*Required action*: Write down the whole listing below again without changing a word.

------------------------------------

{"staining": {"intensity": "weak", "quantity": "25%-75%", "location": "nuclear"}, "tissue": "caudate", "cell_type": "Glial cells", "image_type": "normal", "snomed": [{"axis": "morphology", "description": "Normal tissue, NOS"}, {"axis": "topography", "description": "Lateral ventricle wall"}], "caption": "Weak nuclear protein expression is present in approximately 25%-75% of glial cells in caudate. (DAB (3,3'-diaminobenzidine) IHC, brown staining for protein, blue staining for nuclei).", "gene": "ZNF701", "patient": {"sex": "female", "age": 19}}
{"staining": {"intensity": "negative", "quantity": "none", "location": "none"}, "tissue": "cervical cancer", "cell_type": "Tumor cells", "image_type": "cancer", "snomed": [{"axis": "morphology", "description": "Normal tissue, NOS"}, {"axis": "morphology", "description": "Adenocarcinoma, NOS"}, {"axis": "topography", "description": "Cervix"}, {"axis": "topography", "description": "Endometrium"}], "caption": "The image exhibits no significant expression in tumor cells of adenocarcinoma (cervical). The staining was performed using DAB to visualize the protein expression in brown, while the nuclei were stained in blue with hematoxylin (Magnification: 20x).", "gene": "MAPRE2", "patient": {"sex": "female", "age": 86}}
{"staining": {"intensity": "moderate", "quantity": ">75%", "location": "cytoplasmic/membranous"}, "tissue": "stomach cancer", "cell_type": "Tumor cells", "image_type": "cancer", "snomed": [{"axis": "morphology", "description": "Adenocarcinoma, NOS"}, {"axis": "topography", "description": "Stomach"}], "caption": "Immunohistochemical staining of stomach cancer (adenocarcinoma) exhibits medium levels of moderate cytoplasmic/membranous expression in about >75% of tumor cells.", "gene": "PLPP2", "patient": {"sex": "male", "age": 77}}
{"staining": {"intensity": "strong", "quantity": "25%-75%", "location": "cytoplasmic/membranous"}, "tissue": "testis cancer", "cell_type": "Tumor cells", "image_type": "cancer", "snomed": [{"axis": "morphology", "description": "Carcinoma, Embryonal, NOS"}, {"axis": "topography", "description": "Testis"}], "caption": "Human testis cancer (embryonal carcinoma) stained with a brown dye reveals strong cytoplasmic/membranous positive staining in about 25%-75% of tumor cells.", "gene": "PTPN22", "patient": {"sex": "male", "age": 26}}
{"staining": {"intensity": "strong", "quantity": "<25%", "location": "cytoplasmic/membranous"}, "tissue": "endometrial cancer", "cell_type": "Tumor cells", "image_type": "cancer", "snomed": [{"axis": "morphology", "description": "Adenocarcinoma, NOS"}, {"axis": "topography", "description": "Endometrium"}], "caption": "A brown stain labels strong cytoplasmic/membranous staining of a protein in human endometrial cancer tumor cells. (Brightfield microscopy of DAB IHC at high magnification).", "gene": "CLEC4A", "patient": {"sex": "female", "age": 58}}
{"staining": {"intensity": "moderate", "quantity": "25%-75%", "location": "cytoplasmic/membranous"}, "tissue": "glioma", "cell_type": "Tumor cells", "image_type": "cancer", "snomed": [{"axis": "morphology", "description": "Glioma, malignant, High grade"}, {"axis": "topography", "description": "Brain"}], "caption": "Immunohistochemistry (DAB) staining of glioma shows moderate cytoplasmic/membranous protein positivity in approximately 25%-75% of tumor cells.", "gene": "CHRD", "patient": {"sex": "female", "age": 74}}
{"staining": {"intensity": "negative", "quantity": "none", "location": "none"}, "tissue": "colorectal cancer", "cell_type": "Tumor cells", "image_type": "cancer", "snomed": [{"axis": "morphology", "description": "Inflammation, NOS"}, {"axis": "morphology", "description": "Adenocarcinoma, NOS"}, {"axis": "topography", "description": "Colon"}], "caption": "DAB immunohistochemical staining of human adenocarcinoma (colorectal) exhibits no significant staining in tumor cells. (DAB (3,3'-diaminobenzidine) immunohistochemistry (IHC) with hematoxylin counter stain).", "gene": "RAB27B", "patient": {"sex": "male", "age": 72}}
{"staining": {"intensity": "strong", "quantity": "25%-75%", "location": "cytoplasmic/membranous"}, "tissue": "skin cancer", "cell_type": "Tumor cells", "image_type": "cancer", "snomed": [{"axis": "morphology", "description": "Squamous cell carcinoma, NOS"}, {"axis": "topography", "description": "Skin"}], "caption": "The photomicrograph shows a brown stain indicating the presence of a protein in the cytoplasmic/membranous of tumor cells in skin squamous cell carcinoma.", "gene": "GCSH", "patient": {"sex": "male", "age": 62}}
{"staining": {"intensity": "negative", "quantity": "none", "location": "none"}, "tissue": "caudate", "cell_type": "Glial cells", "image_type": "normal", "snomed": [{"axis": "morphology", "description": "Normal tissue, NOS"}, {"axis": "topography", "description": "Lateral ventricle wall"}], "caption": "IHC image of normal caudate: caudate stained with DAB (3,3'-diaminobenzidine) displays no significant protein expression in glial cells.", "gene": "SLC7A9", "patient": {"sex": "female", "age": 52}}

------------------------------------

*The answer*:
{"staining": {"intensity": "weak", "quantity": "25%-75%", "location": "nuclear"}, "tissue": "caudate", "cell_type": "Glial cells", "image_type": "normal", "snomed": [{"axis": "morphology", "description": "Normal tissue, NOS"}, {"axis": "topography", "description": "Lateral ventricle wall"}], "caption": "Weak nuclear protein expression is present in approximately 25%-75% of glial cells in caudate. (DAB (3,3'-diaminobenzidine) IHC, brown staining for protein, blue staining for nuclei).", "gene": "ZNF701", "patient": {"sex": "female", "age": 19}}
{"staining": {"intensity": "negative", "quantity": "none", "location": "none"}, "tissue": "cervical cancer", "cell_type": "Tumor cells", "image_type": "cancer", "snomed": [{"axis": "morphology", "description": "Normal tissue, NOS"}, {"axis": "morphology", "description": "Adenocarcinoma, NOS"}, {"axis": "topography", "description": "Cervix"}, {"axis": "topography", "description": "Endometrium"}], "caption": "The image exhibits no significant expression in tumor cells of adenocarcinoma (cervical). The staining was performed using DAB to visualize the protein expression in brown, while the nuclei were stained in blue with hematoxylin (Magnification: 20x).", "gene": "MAPRE2", "patient": {"sex": "female", "age": 86}}
{"staining": {"intensity": "moderate", "quantity": ">75%", "location": "cytoplasmic/membranous"}, "tissue": "stomach cancer", "cell_type": "Tumor cells", "image_type": "cancer", "snomed": [{"axis": "morphology", "description": "Adenocarcinoma, NOS"}, {"axis": "topography", "description": "Stomach"}], "caption": "Immunohistochemical staining of stomach cancer (adenocarcinoma) exhibits medium levels of moderate cytoplasmic/membranous expression in about >75% of tumor cells.", "gene": "PLPP2", "patient": {"sex": "male", "age": 77}}
{"staining": {"intensity": "strong", "quantity": "25%-75%", "location": "cytoplasmic/membranous"}, "tissue": "testis cancer", "cell_type": "Tumor cells", "image_type": "cancer", "snomed": [{"axis": "morphology", "description": "Carcinoma, Embryonal, NOS"}, {"axis": "topography", "description": "Testis"}], "caption": "Human testis cancer (embryonal carcinoma) stained with a brown dye reveals strong cytoplasmic/membranous positive staining in about 25%-75% of tumor cells.", "gene": "PTPN22", "patient": {"sex": "male", "age": 26}}
{"staining": {"intensity": "strong", "quantity": "<25%", "location": "cytoplasmic/membranous"}, "tissue": "endometrial cancer", "cell_type": "Tumor cells", "image_type": "cancer", "snomed": [{"axis": "morphology", "description": "Adenocarcinoma, NOS"}, {"axis": "topography", "description": "Endometrium"}], "caption": "A brown stain labels strong cytoplasmic/membranous staining of a protein in human endometrial cancer tumor cells. (Brightfield microscopy of DAB IHC at high magnification).", "gene": "CLEC4A", "patient": {"sex": "female", "age": 58}}
{"staining": {"intensity": "moderate", "quantity": "25%-75%", "location": "cytoplasmic/membranous"}, "tissue": "glioma", "cell_type": "Tumor cells", "image_type": "cancer", "snomed": [{"axis": "morphology", "description": "Glioma, malignant, High grade"}, {"axis": "topography", "description": "Brain"}], "caption": "Immunohistochemistry (DAB) staining of glioma shows moderate cytoplasmic/membranous protein positivity in approximately 25%-75% of tumor cells.", "gene": "CHRD", "patient": {"sex": "female", "age": 74}}
{"staining": {"intensity": "negative", "quantity": "none", "location": "none"}, "tissue": "colorectal cancer", "cell_type": "Tumor cells", "image_type": "cancer", "snomed": [{"axis": "morphology", "description": "Inflammation, NOS"}, {"axis": "morphology", "description": "Adenocarcinoma, NOS"}, {"axis": "topography", "description": "Colon"}], "caption": "DAB immunohistochemical staining of human adenocarcinoma (colorectal) exhibits no significant staining in tumor cells. (DAB (3,3'-diaminobenzidine) immunohistochemistry (IHC) with hematoxylin counter stain).", "gene": "RAB27B", "patient": {"sex": "male", "age": 72}}
{"staining": {"intensity": "strong", "quantity": "25%-75%", "location": "cytoplasmic/membranous"}, "tissue": "skin cancer", "cell_type": "Tumor cells", "image_type": "cancer", "snomed": [{"axis": "morphology", "description": "Squamous cell carcinoma, NOS"}, {"axis": "topography", "description": "Skin"}], "caption": "The photomicrograph shows a brown stain indicating the presence of a protein in the cytoplasmic/membranous of tumor cells in skin squamous cell carcinoma.", "gene": "GCSH", "patient": {"sex": "male", "age": 62}}
{"staining": {"intensity": "negative", "quantity": "none", "location": "none"}, "tissue": "caudate", "cell_type": "Glial cells", "image_type": "normal", "snomed": [{"axis": "morphology", "description": "Normal tissue, NOS"}, {"axis": "topography", "description": "Lateral ventricle wall"}], "caption": "IHC image of normal caudate: caudate stained with DAB (3,3'-diaminobenzidine) displays no significant protein expression in glial cells.", "gene": "SLC7A9", "patient": {"sex": "female", "age": 52}}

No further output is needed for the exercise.